* **Teks Pilihan**:
------------------------------
Kamis 13 May 2021 07:40 WIB

Turki: Dunia Harus Cegah Israel Lakukan Pembersihan Etnis

Dunia bertanggung jawab moral dan hukum untuk selesaikan konflik Israel-Palestina.

Rep: Rizky Jaramaya/ Red: Yeyen Rostiyani
Pasukan keamanan Israel mengambil posisi selama bentrokan dengan warga Palestina di depan Masjid Kubah Batu di kompleks Masjid Al Aqsa di Kota Tua Yerusalem Senin, 10 Mei 2021.
Foto: AP/Mahmoud Illean
Pasukan keamanan Israel mengambil posisi selama bentrokan dengan warga Palestina di depan Masjid Kubah Batu di kompleks Masjid Al Aqsa di Kota Tua Yerusalem Senin, 10 Mei 2021.
------------------------------
* **Cuplikan Data**:
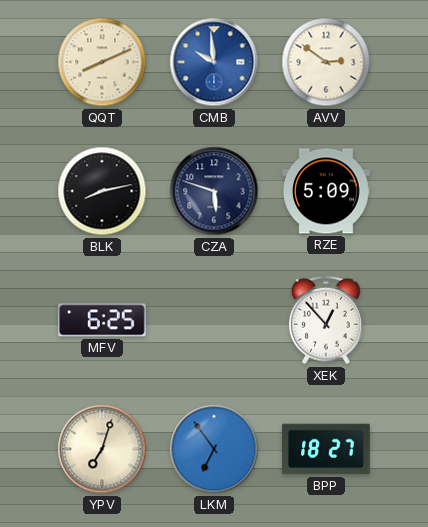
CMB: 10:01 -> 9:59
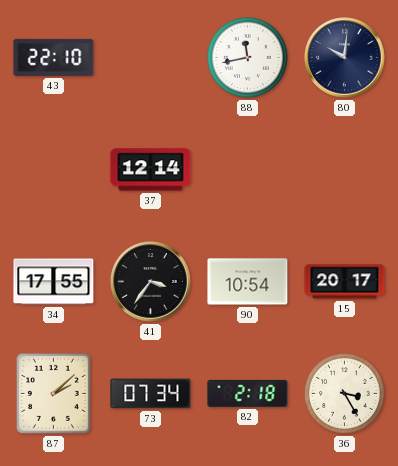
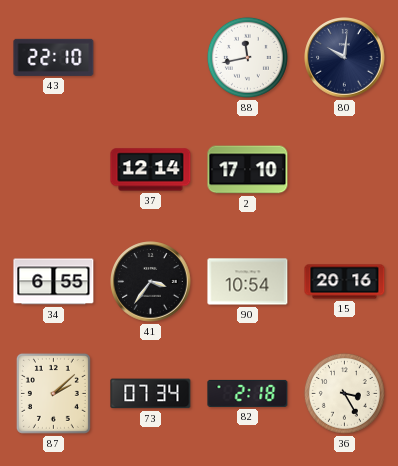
------------------------------
* **Tugas Latihan**:
1. Dalam berita tentang seruan Turki soal Israel, pada hari dan tanggal apa bentrokan di kompleks Masjid Al Aqsa itu terjadi?
2. Lanjutkan berita tentang seruan Turki soal Israel dari bagian terakhir yang ditampilkan.
Materi tersebut tidak diperlukan dalam latihan ini.

* **Jawaban Tertulis**:
1. Senin, 10 Mei 2021.

2.
REPUBLIKA.CO.ID, ANKARA -- Ketua Parlemen Turki mengatakan, Mustafa Sentop bentrokan dan kekerasan yang terjadi di Yerusalem membuat komunitas Muslim dunia merasa sedih. Hal ini ia sampaikan saat mengucapkan selamat hari raya Idul Fitri bagi Muslim di seluruh dunia. Dalam pidatonya, Sentop menekankan pentingnya rasa kemanusiaan, perdamaian, dan solidaritas Muslim di dunia. 

"Kami sangat sedih dengan penggerebekan dan serangan terhadap warga sipil Palestina yang rentan, termasuk bayi, anak-anak, wanita dan orang tua, dengan penggunaan senjata mematikan oleh tentara Israel," kata Sentop, dilansir Anadolu Agency, Kamis (13/5). 

Sentop menegaskan kembali bahwa Turki akan terus menggunakan semua peluang di bawah hukum internasional, untuk menyelesaikan masalah Israel-Palestina secara lebih aktif dan efektif. Dia menambahkan, seluruh dunia memiliki tanggung jawab moral dan hukum untuk bertindak menyelesaikan konflik Israel-Palestina.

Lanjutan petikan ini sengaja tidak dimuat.